▶ [DOCUMENT TEXT]:
◇ ◇ ◇ ◇
Tahiti 80 are a French indie pop band from Rouen. The group was founded in 1992 by Xavier Boyer, Pedro Resende, Médéric Gontier and Sylvain Marchand.

History

Singer and guitarist Boyer and bassist Resende formed the pop combo as students at the University of Rouen. Taking their name from a souvenir t-shirt given to Boyer's father in 1980, the duo recruited guitarist Mederic Gontier, and with the addition of drummer Sylvain Marchand a year later, the lineup was complete. The foursome released a self-produced and self-financed EP, "20 Minutes" which resulted in them signing a deal with French label Atmospheriques.

In 1998, the band flew to New York City to record their first album Puzzle with Andy Chase. Featuring contributions from Eric Matthews and Adam Schlesinger, Puzzle was mixed in Sweden by Tore Johansson. Puzzle received a gold certification from the RIAJ in December 2000. Tahiti 80's U.S. label, Minty Fresh, released a mini LP called Extra Pieces, which included B-sides, remixes and other rarities.

In 2001, the band re-united with Andy Chase to record a more experimental follow up album, Wallpaper for the Soul. The sessions took place in Rouen, New York City, Étretat, London. and Portland, Oregon. The album was mixed by Tony Lash and arranged by Richard Anthony Hewson. Wallpaper for the Soul was released in 2002, garnered positive reviews.

Following that, Xavier Boyer selected songs for a compilation called "A Piece of Gold" on behalf of the band. Featuring Todd Rundgren, Small Faces, and Donald Byrd, it was only released in Japan.

For their third album, from 2003–2004, Tahiti 80 spent several months at their own recording studio, the Tahitilab. The songs were mostly improvised and written in the studio, and collaborated with Neal Pogue and Serban Ghenea. British singer Linda Lewis also appeared as a guest artist on "Your Love Shines". "Better Days Will Come" was featured in the first episode of the fourth season of Smallville in September, 2004.

In 2007, the band transferred to Barclay and in 2008, they returned to the Tahitilab to record Activity Center. It was described by critics as a back to basics album, with a rawer sound and a rock production style. Drums were subsequently played by Julien Barbagallo with percussion by Raphael Leger.

During winter and early spring 2010, Tahiti 80 recorded their fifth album, The Past, The Present & The Possible. The album was released in early 2011. In 2012, Barbagallo left Tahiti 80 to join Tame Impala, with multi-instrumentalist Hadrien Grange of Parisian pop group Dorian Pimpernel replacing him. In 2014, Tahiti 80 released Ballroom, their sixth album which was co-produced by Richard Swift.
◇ ◇ ◇ ◇
▶ [ENTRIES SUPPLIED]:
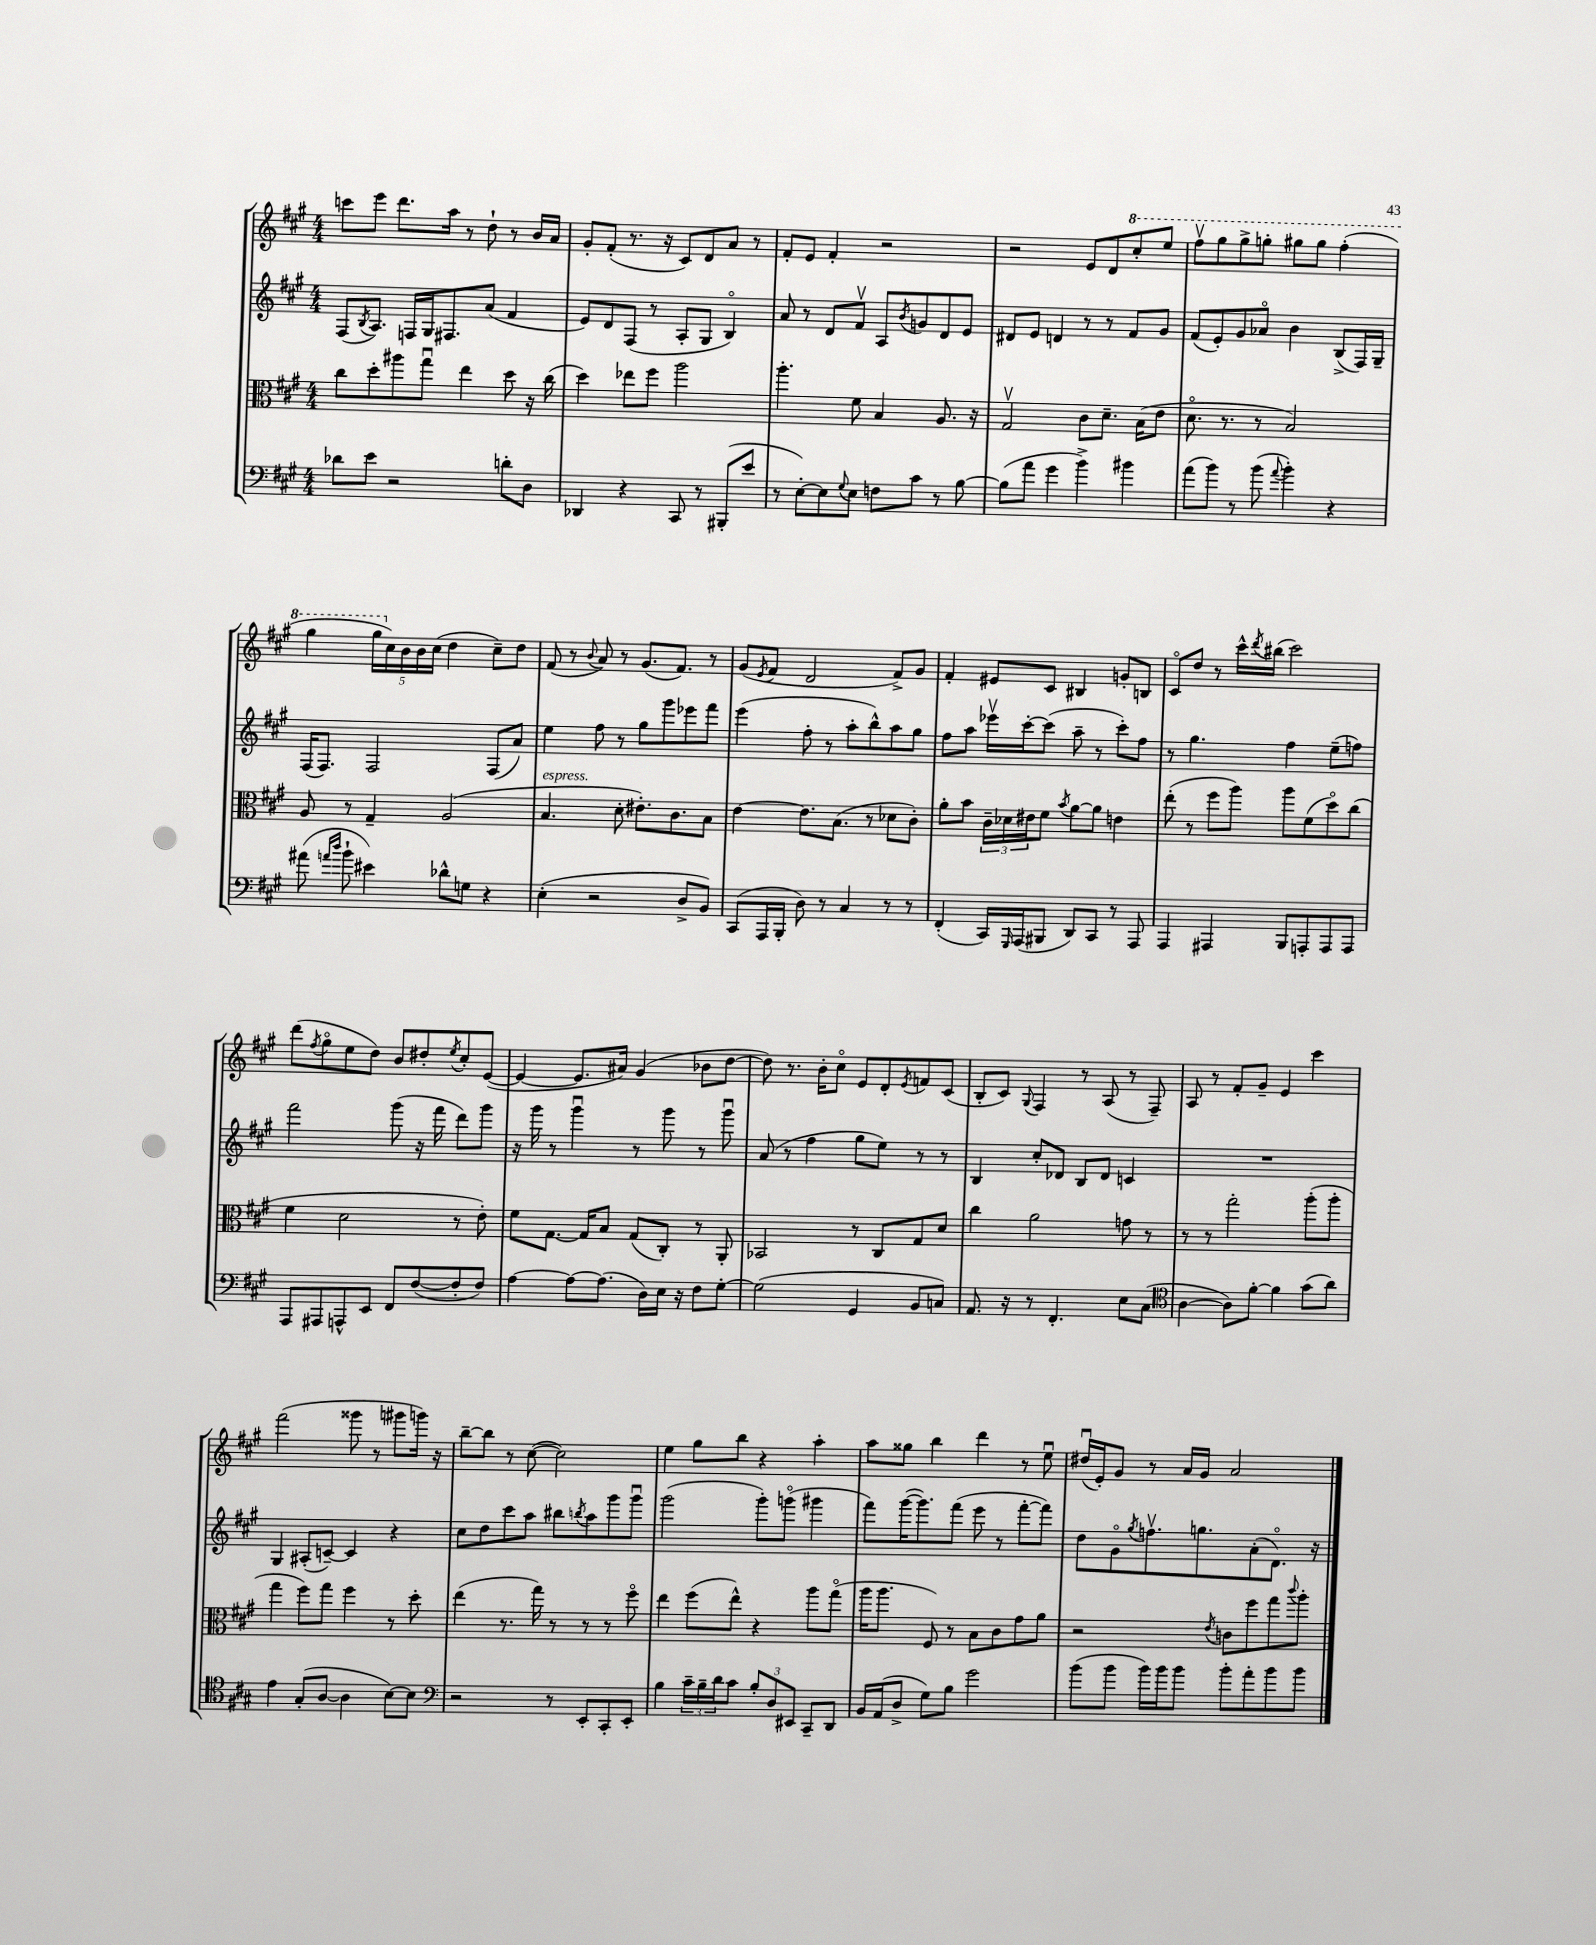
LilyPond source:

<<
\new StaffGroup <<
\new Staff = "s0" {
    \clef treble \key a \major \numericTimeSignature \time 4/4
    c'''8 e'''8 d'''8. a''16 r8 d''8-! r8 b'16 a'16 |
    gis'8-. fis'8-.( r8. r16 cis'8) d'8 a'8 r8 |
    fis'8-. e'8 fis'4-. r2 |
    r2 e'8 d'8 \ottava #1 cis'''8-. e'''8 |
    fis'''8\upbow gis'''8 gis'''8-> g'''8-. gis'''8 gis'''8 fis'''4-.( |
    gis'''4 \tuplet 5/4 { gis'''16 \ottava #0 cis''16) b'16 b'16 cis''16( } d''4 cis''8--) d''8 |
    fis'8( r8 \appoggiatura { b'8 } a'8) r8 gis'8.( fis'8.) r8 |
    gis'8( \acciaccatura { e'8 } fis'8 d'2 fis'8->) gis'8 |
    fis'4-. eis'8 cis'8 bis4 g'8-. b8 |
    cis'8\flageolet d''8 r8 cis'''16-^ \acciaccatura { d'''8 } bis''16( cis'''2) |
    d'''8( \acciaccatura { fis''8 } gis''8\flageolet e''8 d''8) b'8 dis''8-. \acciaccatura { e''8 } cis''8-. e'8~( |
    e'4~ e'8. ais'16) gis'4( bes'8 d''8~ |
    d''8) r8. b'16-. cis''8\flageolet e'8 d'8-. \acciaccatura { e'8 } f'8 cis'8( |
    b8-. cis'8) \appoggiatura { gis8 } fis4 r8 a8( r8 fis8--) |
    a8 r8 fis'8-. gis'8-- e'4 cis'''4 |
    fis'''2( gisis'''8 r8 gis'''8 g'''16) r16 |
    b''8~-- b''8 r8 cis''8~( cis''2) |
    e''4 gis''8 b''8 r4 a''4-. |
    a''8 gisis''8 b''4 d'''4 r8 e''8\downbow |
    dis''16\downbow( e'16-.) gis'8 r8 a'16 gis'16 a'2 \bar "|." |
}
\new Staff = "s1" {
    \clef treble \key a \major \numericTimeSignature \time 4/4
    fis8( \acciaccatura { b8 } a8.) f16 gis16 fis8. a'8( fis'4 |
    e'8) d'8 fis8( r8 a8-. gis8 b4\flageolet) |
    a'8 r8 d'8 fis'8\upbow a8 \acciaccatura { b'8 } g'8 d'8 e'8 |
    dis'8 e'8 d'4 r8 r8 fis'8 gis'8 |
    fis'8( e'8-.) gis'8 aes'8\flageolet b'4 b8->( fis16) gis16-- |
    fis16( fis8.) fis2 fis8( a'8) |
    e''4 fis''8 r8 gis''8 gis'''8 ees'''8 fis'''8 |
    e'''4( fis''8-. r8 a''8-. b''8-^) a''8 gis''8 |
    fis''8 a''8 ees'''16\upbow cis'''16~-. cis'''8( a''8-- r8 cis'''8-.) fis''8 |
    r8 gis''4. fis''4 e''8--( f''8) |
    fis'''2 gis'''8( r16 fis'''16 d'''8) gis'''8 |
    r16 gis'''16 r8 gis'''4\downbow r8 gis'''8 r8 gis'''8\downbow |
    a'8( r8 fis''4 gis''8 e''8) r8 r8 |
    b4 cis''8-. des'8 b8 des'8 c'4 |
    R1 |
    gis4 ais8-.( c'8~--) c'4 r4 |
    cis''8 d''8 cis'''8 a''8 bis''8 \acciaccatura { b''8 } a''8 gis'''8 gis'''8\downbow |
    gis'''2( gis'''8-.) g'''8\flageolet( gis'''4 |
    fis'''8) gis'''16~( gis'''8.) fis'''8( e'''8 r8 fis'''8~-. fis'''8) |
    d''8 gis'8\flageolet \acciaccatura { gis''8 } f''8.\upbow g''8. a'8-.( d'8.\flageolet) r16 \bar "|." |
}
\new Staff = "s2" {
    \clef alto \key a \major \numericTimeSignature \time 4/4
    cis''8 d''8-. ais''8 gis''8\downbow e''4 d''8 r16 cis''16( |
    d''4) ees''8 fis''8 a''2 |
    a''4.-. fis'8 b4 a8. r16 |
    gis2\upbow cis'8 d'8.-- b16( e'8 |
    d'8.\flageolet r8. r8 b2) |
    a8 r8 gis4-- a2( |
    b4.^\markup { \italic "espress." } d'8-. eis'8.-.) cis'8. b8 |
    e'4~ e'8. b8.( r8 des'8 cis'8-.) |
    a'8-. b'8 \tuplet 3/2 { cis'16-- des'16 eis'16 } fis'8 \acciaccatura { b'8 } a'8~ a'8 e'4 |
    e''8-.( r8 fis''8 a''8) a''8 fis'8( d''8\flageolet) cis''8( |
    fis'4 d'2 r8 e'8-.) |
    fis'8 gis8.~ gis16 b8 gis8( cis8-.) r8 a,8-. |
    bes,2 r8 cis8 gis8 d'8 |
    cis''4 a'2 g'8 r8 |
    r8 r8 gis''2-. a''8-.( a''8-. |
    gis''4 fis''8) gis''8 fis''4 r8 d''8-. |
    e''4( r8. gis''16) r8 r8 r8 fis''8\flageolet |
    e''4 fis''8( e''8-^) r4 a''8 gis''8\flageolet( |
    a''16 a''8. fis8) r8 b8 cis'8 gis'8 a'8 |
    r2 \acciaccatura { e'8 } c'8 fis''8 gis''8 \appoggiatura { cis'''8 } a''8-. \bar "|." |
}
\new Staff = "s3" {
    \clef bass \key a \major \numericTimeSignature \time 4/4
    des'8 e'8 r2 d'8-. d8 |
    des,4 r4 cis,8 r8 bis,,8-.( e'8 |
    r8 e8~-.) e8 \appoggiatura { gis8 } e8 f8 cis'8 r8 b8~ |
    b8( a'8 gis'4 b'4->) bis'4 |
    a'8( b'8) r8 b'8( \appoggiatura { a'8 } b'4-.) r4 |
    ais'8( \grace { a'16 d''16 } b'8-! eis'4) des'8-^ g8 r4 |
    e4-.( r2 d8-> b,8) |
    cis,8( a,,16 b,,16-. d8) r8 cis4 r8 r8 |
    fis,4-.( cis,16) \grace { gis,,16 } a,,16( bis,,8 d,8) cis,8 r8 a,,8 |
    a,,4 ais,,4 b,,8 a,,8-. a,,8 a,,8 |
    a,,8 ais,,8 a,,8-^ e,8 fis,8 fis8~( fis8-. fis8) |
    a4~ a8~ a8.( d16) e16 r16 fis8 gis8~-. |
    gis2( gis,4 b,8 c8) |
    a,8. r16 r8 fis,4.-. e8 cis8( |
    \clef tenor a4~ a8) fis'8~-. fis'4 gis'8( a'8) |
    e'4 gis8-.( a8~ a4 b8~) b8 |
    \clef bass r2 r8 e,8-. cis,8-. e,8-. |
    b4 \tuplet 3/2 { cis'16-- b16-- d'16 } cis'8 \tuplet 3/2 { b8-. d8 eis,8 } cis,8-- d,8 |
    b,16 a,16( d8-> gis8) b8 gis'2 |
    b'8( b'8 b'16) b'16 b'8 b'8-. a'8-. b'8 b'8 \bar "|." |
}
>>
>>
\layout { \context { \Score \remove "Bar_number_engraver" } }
◇ ◇ ◇ ◇
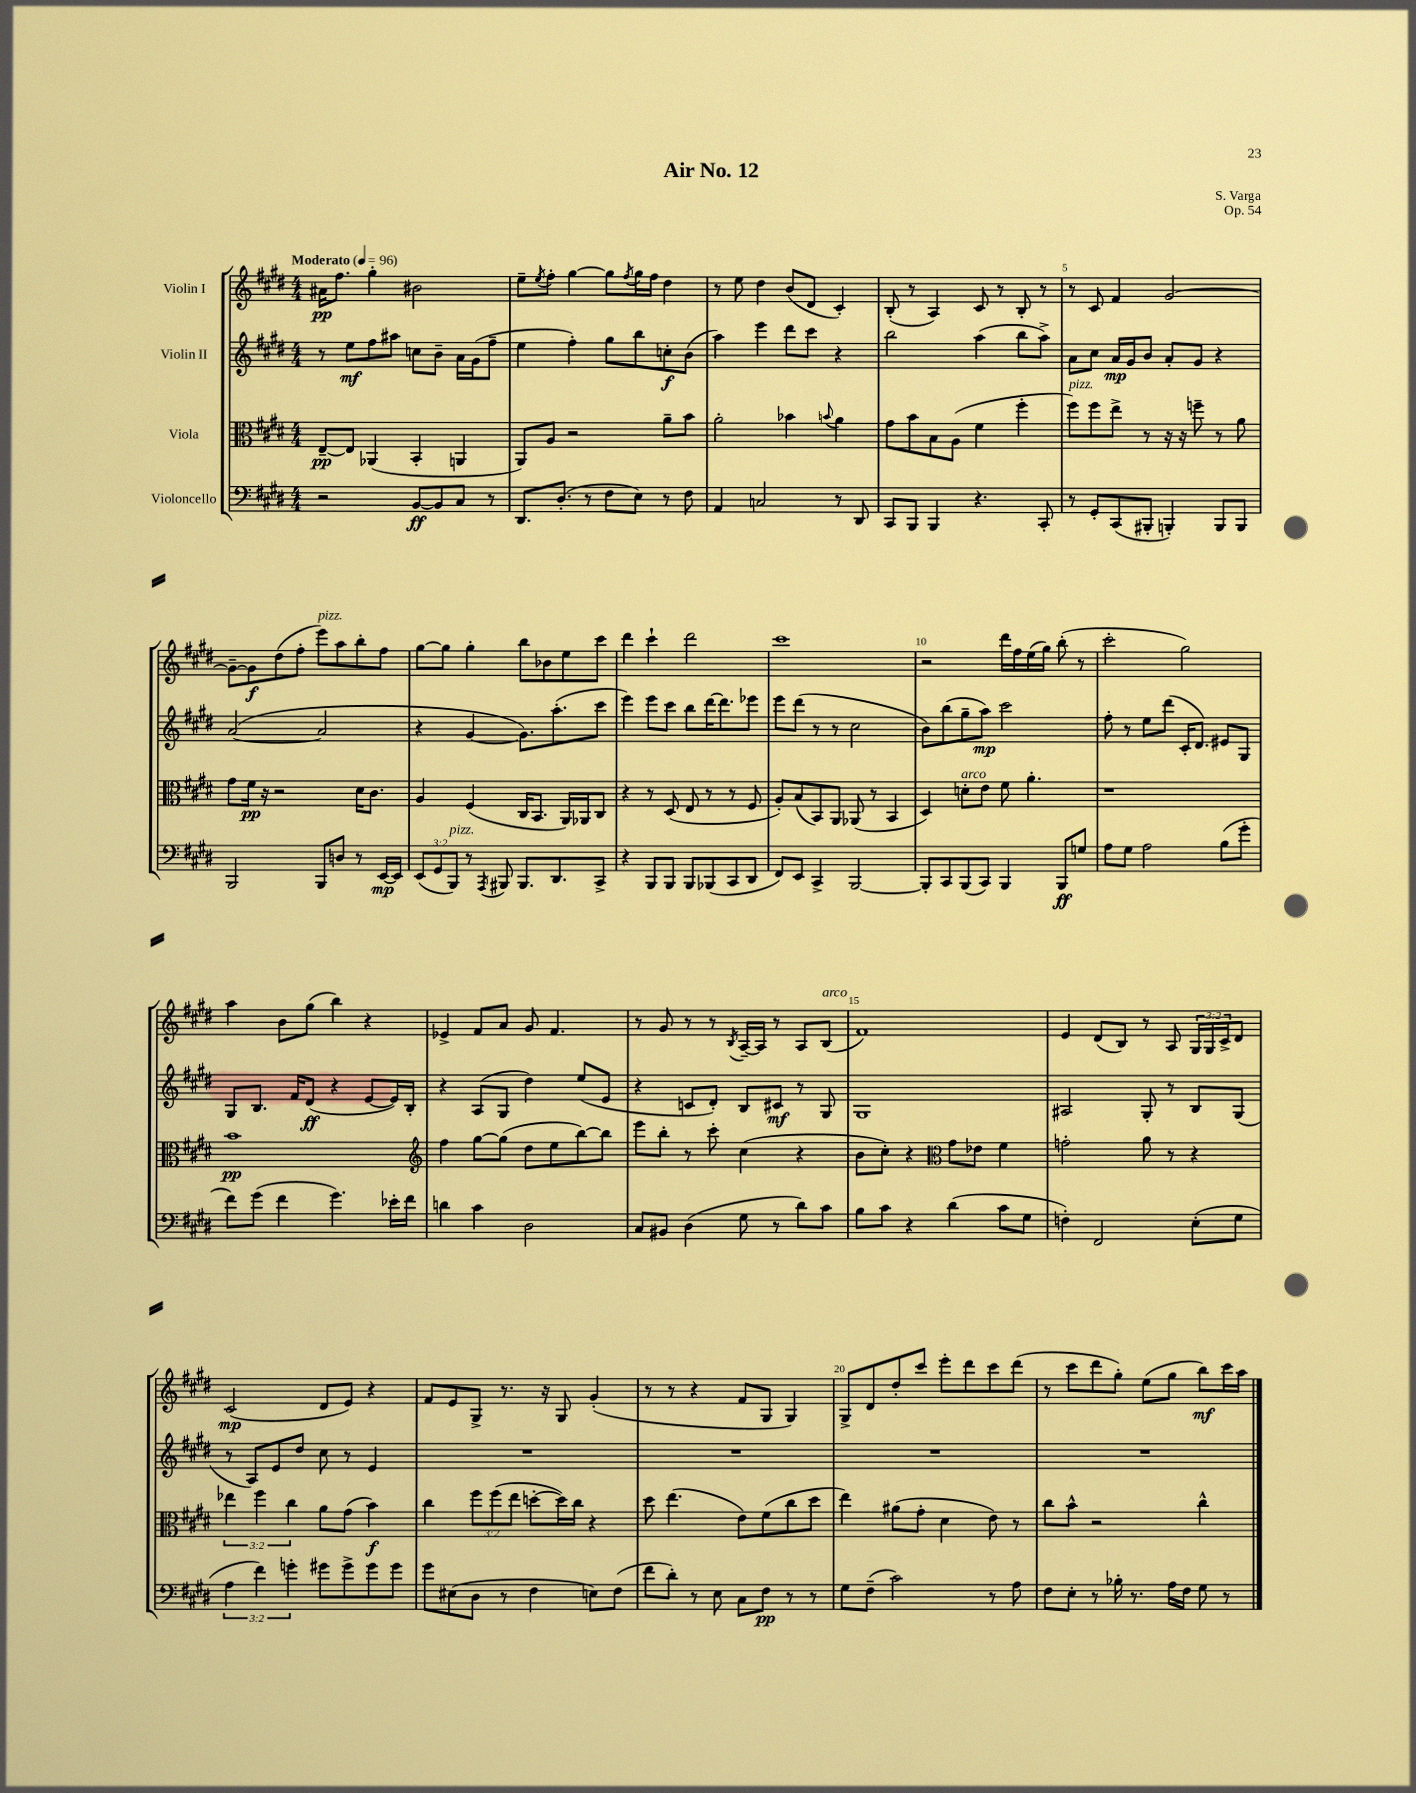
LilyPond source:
◇ ◇ ◇ ◇
▶ [WORK INSTRUCTIONS]:
- a) According to the Tahiti 80 article, where did the band's name come from?
- b) Write the next part of the Tahiti 80 article, picking up right after its last sentence.

▶ [TASK-BY-TASK RESULTS]:
- a) The band took its name from a souvenir t-shirt that had been given to Boyer's father in 1980.

- b)
Line-up
 Xavier Boyer: vocals, guitars, bass, keyboards, piano
 Médéric Gontier: guitar, vocals, keyboards
 Sylvain Marchand: drums, percussion, keyboards, piano
 Pedro Resende: bass, programming, keyboards, percussion, vocals
 Raphaël Léger: drums, percussion, Keyboards, vocals
 Hadrien Grange: keyboards, percussion, vocals (2012-present)

Past members
 Julien Barbagallo: drums, percussion, keyboards, vocals (2008-2012)

Discography

Albums
1999 Puzzle
2002 Wallpaper for the Soul
2005 Fosbury
2008 Activity Center
2011 The Past, the Present & the Possible
2014 Ballroom
2018 The Sunshine Beat Vol. 1
2022 Here With You

EPs

1996 20 Minutes
2000 Heartbeat Remix
2001 Extra Pieces
2001 I.S.A.A.C
2001 Songs From Outer Space
2003 A Piece of Sunshine
2004 Extra Pieces of Sunshine
2005 Sotomayor EP
2008 Joulupukki
2010 Solitary Bizness
2013 Bang
2016 ... And the Rest Is Just Crocodile Tears

Singles

1999 "Heartbeat"
2000 "Made First"
2000 "A Love From Outer Space"
2000 "Yellow Butterfly"
2002 "1000 Times"
2002 "Soul Deep"
2005 "Big Day" (featured on the FIFA 07 video game soundtrack)
2005 "Changes"
2005 "Here Comes"
2006 "Chinatown" (split single with Fugu)
2008 "All Around"
2009 "Unpredictable"
2011 "Darling (Adam & Eve)"
2011 "Easy"
2013 "Bang"
2014 "Crush!"
2014 "Missing"
2018 "Let Me Be Your Story"
2018 "Sound Museum"
2018 "My Groove"
2019 "Hurts"
2021 "Hot"
2022 "Lost In The Sound"

Compilations
2003 A Piece of Gold
2005 Unusual Sounds
2010 Singles Club
2019 Fear Of An Acoustic Planet

Other releases
2005 Changes (DVD)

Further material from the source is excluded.